PROBLEM:
Only those lines from the one with "Fr Michael Moynihan 087-6551902." through the last line of the material belong in the answer, each repeated exactly.

RECORDS SUPPLIED:
----

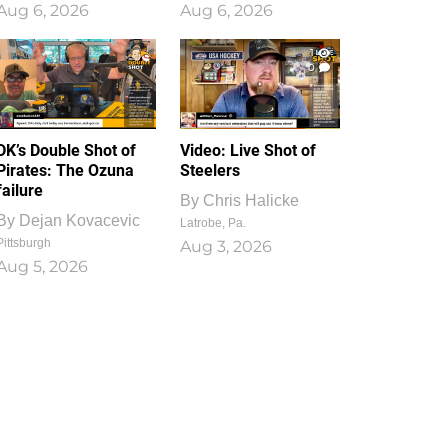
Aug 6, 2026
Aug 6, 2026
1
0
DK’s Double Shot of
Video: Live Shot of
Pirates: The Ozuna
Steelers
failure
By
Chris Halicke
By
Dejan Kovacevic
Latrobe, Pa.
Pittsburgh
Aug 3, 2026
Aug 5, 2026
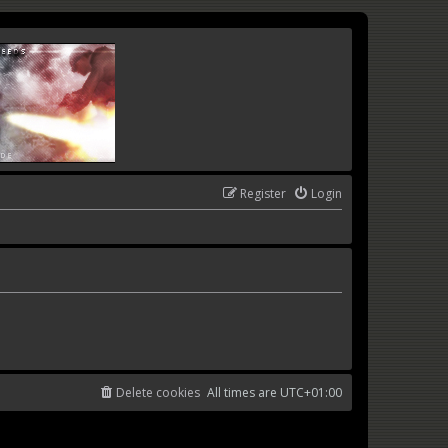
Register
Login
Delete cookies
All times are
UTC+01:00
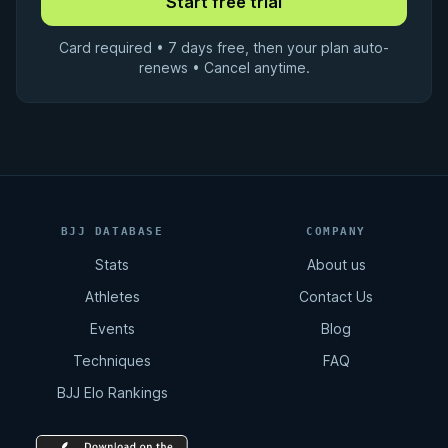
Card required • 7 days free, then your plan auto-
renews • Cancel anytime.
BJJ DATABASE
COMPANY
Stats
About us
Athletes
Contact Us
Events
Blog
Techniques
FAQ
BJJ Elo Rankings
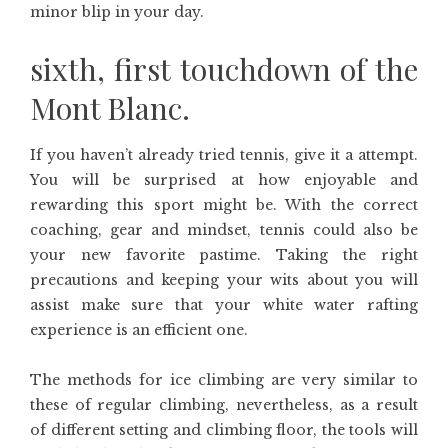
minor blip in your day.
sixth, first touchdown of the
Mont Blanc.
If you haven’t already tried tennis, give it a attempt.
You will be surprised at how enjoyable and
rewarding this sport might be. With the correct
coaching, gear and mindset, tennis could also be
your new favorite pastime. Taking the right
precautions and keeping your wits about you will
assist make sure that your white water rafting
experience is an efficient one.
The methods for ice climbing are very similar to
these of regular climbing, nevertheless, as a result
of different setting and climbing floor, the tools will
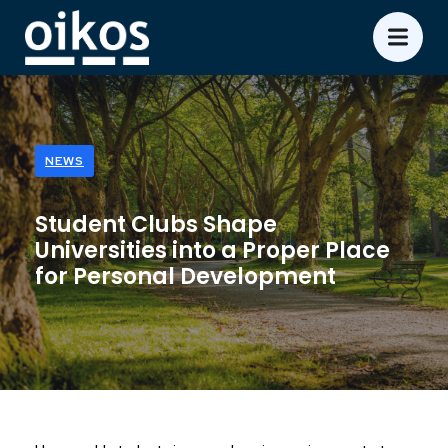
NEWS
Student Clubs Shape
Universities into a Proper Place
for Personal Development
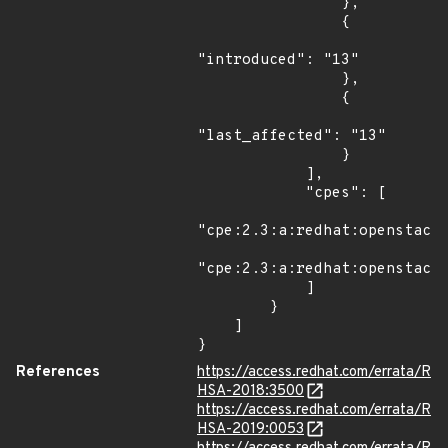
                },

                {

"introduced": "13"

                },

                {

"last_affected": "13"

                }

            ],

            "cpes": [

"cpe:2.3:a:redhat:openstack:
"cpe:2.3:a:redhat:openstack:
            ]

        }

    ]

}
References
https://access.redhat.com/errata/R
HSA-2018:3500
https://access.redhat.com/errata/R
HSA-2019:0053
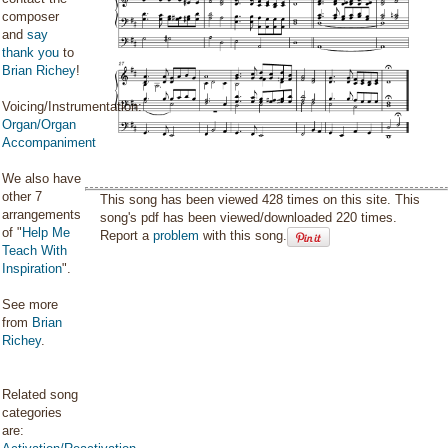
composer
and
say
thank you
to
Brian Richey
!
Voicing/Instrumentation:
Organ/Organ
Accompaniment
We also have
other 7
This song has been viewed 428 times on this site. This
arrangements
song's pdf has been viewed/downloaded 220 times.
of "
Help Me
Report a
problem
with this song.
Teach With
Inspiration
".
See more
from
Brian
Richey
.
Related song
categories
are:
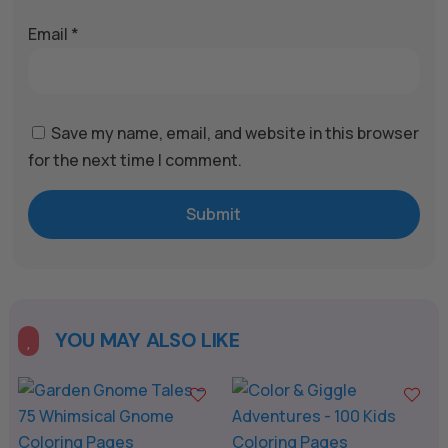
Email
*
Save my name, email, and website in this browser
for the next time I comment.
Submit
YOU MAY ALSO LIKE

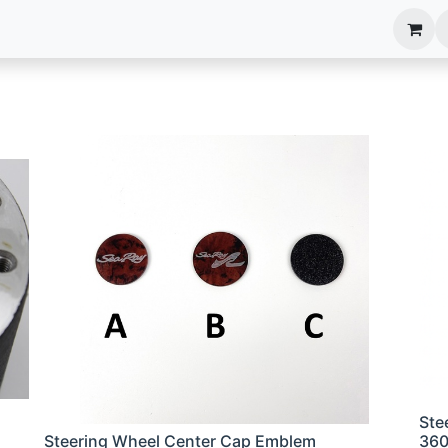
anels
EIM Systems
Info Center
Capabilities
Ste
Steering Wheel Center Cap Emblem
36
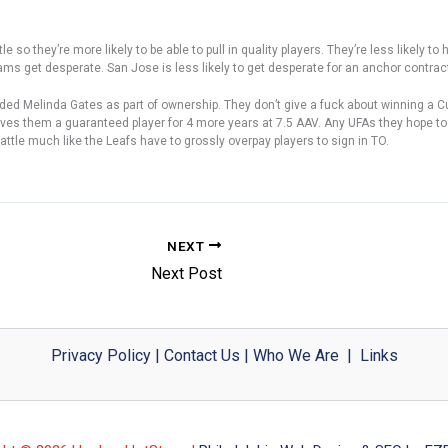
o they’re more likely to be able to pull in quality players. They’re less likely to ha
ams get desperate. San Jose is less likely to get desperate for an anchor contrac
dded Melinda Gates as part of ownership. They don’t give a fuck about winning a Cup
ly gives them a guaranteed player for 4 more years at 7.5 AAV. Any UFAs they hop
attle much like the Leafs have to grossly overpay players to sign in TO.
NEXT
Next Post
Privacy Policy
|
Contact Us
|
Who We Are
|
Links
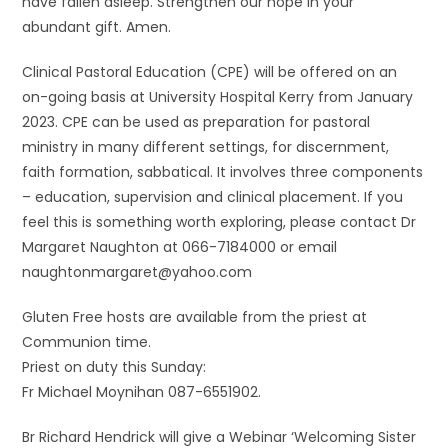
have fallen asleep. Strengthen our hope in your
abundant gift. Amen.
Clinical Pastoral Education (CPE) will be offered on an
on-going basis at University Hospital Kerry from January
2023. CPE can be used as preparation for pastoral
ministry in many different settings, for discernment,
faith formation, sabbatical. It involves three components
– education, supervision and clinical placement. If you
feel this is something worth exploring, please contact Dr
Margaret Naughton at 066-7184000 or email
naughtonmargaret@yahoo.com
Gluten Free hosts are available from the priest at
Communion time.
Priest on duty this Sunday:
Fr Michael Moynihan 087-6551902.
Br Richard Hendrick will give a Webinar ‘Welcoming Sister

----

EXPECTED ANSWER:
Fr Michael Moynihan 087-6551902.
Br Richard Hendrick will give a Webinar ‘Welcoming Sister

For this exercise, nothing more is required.